When her internship ended, TCJC offered Pinney a job as a youth justice researcher. After taking on various roles at the nonprofit, she became its executive director in 2015. Six years later, she transitioned the organization to become the Texas Center for Justice and Equity, a name that better reflects its mission. TCJE advocates at the Texas Capitol and across the state to end mass incarceration, shift funding toward community support and reduce racial inequities in Texas’ punishment system.
Pinney, who majored in Political Science, says her education and the culture of St. Edward’s shaped how she thinks about justice work.
“Students were encouraged to be responsive to the needs of others, to engage in building a just world,” she says. “St. Ed’s is about broadening perspectives and learning from the experiences of others throughout history to create just communities today.”
Pinney is proud that in 2021, TCJE persuaded the Texas Legislature to change the law to allow formerly incarcerated parents to get their kids back.

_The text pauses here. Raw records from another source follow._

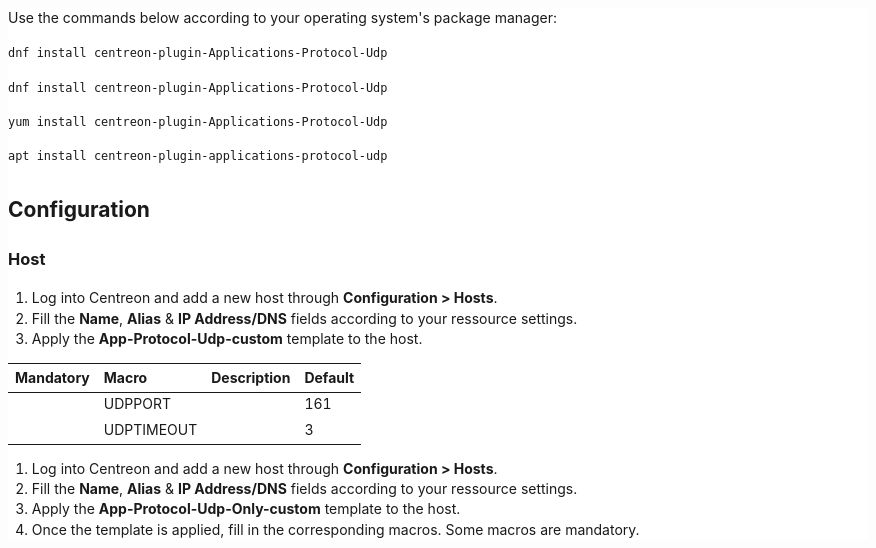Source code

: Use the commands below according to your operating system's package manager:

<Tabs groupId="sync">
<TabItem value="Alma / RHEL / Oracle Linux 9" label="Alma / RHEL / Oracle Linux 9">

```bash
dnf install centreon-plugin-Applications-Protocol-Udp
```

</TabItem>
<TabItem value="Alma / RHEL / Oracle Linux 8" label="Alma / RHEL / Oracle Linux 8">

```bash
dnf install centreon-plugin-Applications-Protocol-Udp
```

</TabItem>
<TabItem value="CentOS 7" label="CentOS 7">

```bash
yum install centreon-plugin-Applications-Protocol-Udp
```

</TabItem>
<TabItem value="Debian 11 & 12" label="Debian 11 & 12">

```bash
apt install centreon-plugin-applications-protocol-udp
```

</TabItem>
</Tabs>

## Configuration

### Host

<Tabs groupId="sync">
<TabItem value="App-Protocol-Udp" label="App-Protocol-Udp">

1. Log into Centreon and add a new host through **Configuration > Hosts**.
2. Fill the **Name**, **Alias** & **IP Address/DNS** fields according to your ressource settings.
3. Apply the **App-Protocol-Udp-custom** template to the host.

| Mandatory   | Macro      | Description | Default |
|:------------|:-----------|:------------|:--------|
|             | UDPPORT    |             | 161     |
|             | UDPTIMEOUT |             | 3       |

</TabItem>
<TabItem value="App-Protocol-Udp-Only" label="App-Protocol-Udp-Only">

1. Log into Centreon and add a new host through **Configuration > Hosts**.
2. Fill the **Name**, **Alias** & **IP Address/DNS** fields according to your ressource settings.
3. Apply the **App-Protocol-Udp-Only-custom** template to the host.
4. Once the template is applied, fill in the corresponding macros. Some macros are mandatory.
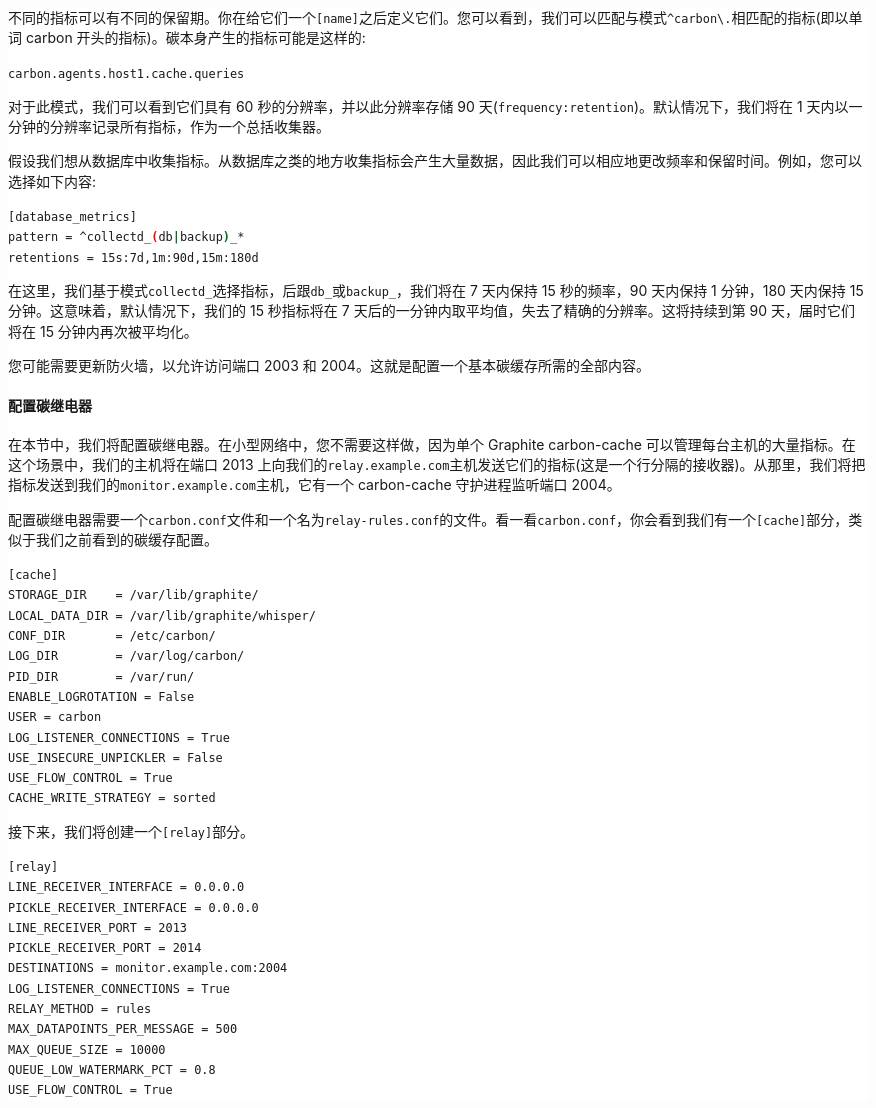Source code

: 不同的指标可以有不同的保留期。你在给它们一个`[name]`之后定义它们。您可以看到，我们可以匹配与模式`^carbon\.`相匹配的指标(即以单词 carbon 开头的指标)。碳本身产生的指标可能是这样的:

```sh
carbon.agents.host1.cache.queries

```

对于此模式，我们可以看到它们具有 60 秒的分辨率，并以此分辨率存储 90 天(`frequency:retention`)。默认情况下，我们将在 1 天内以一分钟的分辨率记录所有指标，作为一个总括收集器。

假设我们想从数据库中收集指标。从数据库之类的地方收集指标会产生大量数据，因此我们可以相应地更改频率和保留时间。例如，您可以选择如下内容:

```sh
[database_metrics]
pattern = ^collectd_(db|backup)_*
retentions = 15s:7d,1m:90d,15m:180d

```

在这里，我们基于模式`collectd_`选择指标，后跟`db_`或`backup_`，我们将在 7 天内保持 15 秒的频率，90 天内保持 1 分钟，180 天内保持 15 分钟。这意味着，默认情况下，我们的 15 秒指标将在 7 天后的一分钟内取平均值，失去了精确的分辨率。这将持续到第 90 天，届时它们将在 15 分钟内再次被平均化。

您可能需要更新防火墙，以允许访问端口 2003 和 2004。这就是配置一个基本碳缓存所需的全部内容。

#### 配置碳继电器

在本节中，我们将配置碳继电器。在小型网络中，您不需要这样做，因为单个 Graphite carbon-cache 可以管理每台主机的大量指标。在这个场景中，我们的主机将在端口 2013 上向我们的`relay.example.com`主机发送它们的指标(这是一个行分隔的接收器)。从那里，我们将把指标发送到我们的`monitor.example.com`主机，它有一个 carbon-cache 守护进程监听端口 2004。

配置碳继电器需要一个`carbon.conf`文件和一个名为`relay-rules.conf`的文件。看一看`carbon.conf`，你会看到我们有一个`[cache]`部分，类似于我们之前看到的碳缓存配置。

```sh
[cache]
STORAGE_DIR    = /var/lib/graphite/
LOCAL_DATA_DIR = /var/lib/graphite/whisper/
CONF_DIR       = /etc/carbon/
LOG_DIR        = /var/log/carbon/
PID_DIR        = /var/run/
ENABLE_LOGROTATION = False
USER = carbon
LOG_LISTENER_CONNECTIONS = True
USE_INSECURE_UNPICKLER = False
USE_FLOW_CONTROL = True
CACHE_WRITE_STRATEGY = sorted

```

接下来，我们将创建一个`[relay]`部分。

```sh
[relay]
LINE_RECEIVER_INTERFACE = 0.0.0.0
PICKLE_RECEIVER_INTERFACE = 0.0.0.0
LINE_RECEIVER_PORT = 2013
PICKLE_RECEIVER_PORT = 2014
DESTINATIONS = monitor.example.com:2004
LOG_LISTENER_CONNECTIONS = True
RELAY_METHOD = rules
MAX_DATAPOINTS_PER_MESSAGE = 500
MAX_QUEUE_SIZE = 10000
QUEUE_LOW_WATERMARK_PCT = 0.8
USE_FLOW_CONTROL = True

```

“When a parent is incarcerated, even for something unrelated to a child, their rights can be terminated and their children placed under state custody,” Pinney explains. “Prior to this bill, there wasn’t a way for kids to return home. This family reunification legislation creates a path for parents that meet certain criteria to petition the court to regain custody.”
Pinney believes that spending public money on services to support community health and equity instead of incarceration creates safer and more just communities. TCJE was part of a coalition that helped Houston establish Texas’ first-ever Youth Justice Community Reinvestment Fund in 2022, diverting $2 million from the probation department into local services for case management, hot meals, tutoring and counseling for 80 children released from juvenile detention during the pandemic.
Pinney's Vision for Texas
- Reduce the state’s reliance on incarceration by investing in systems that build safe and healthy communities equitably.
- Expand prevention, healing and restoration through mental health support, healthcare, equitable education, gainful employment and sustainable housing.
- End the lifelong impact of conviction and give Texans the ability to clear their records to improve their stability and self-sufficiency.
She first became involved in criminal justice reform because she wanted to make a difference for those who had been marginalized, who had giant obstacles in their path and who needed a chance to build a better life. Now, as TCJE’s leader, Pinney focuses on supporting others doing that work.
“I think about where we are today and new leaders rising, and I have a renewed sense of inspiration,” she says. “We have an amazing team, and I have a lot of hope for what they’ll do to advance justice and equity in Texas.”